If I had wanted to try it, I would have chosen it in the
first place. Or I would have asked the waiter if he could interrupt my
enjoyment of the delicately balanced dish I actually ordered by running from
the kitchen with a steaming forkfull of another meal and thrusting it into my
face. Or maybe, he could have simply thrown it at me while passing, perhaps
from another guest's plate? Or perhaps just encouraged me to pick it from the
floor as a scrap?
Any of these options would be just as out of context and
annoying as being forced to try someone else's meal for a grumpy and obsessive
miserablist such as I.
Despite all that, I found myself trying to force share my
own meal with my partner last time we visited The Littleton Arms; a little
wonder, hidden away in Penkridge Town Square, near Stafford.
I visited on a Sunday and enjoyed the set price menu - as
did my companions; Mrs Eating Out In Stafford and our two children, aged one
and two.
I had a genuinely exquisite Wild Mushroom Gnochi as a
main course followed by a chocolate and orange bread and butter pudding.
It was the former, with its piquant sauce and deliciously
textured body that I dangled in front of Mrs EOiS as she attempted to enjoy her
roast pork, which I'm informed was also excellent.

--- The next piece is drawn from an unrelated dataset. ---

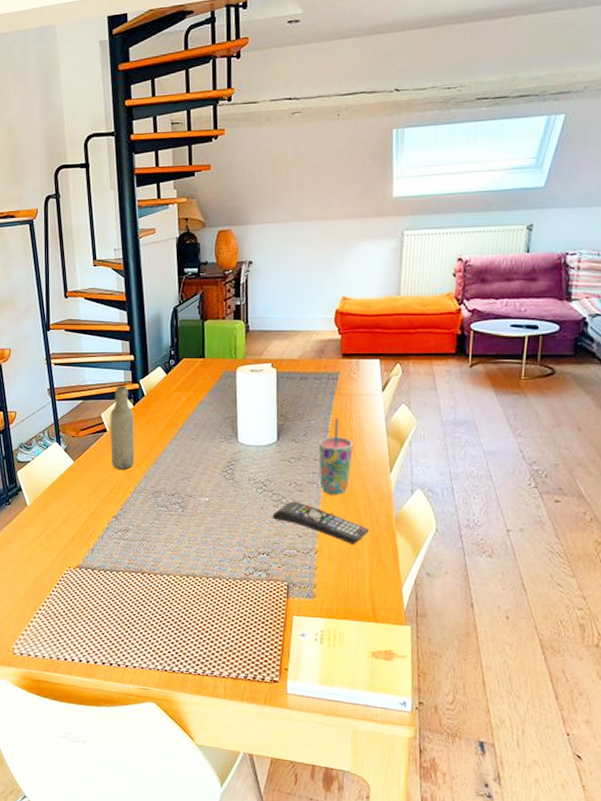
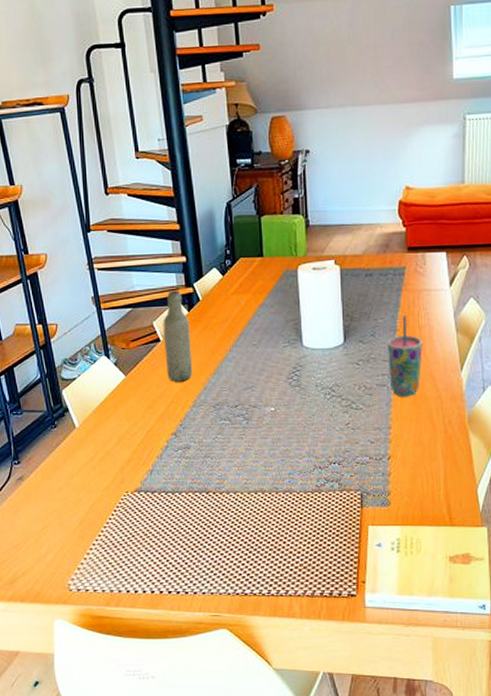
remote control: present [272,501,370,544] -> none [342,406,443,447]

Happily, she isn't such a belligerent old git as I am and
she happily tried it and declared it excellent.
Before the meal, we were presented with a perfectly acceptable selection of
breads, olive oil and balsamic vinegar. A restaurateur who can go to his grave,
content that he has taken the edge of his customer's hunger with any
combination of bread, butter, olives, oil and garlic can do so a happy man in
my opinion. Particularly if he did so, as in this case, without additional
charge.
While we consumed said delicasies, the littlies
entertained themselves with the children's menu, which has a suitably
distracting word search and dot-to-dot on the reverse. And here lies my only
criticism; if you give kids something to draw on, you have to give them pencils
or crayons. Luckily I'm married to child care expert who is never without such
items, otherwise there could have been big trouble in Littleton.
After the menu, our two small people both had fish
fingers and chips and even Jamie Oliver would have been proud of the home
battered mini cod slices and hand cut chips they were presented with.
Both followed this with ice cream, while Mrs EOiS had an
impressive looking chocolate and cherry Eaton mess for dessert. I was quite
jealous.
The Littleton Arms is well worth a visit and I'm led to
believe it performs equally as impressively as a hotel.
The Sunday Set Price menu is a great value £15 for two courses or £18 for three. Forced-sharing of food is optional.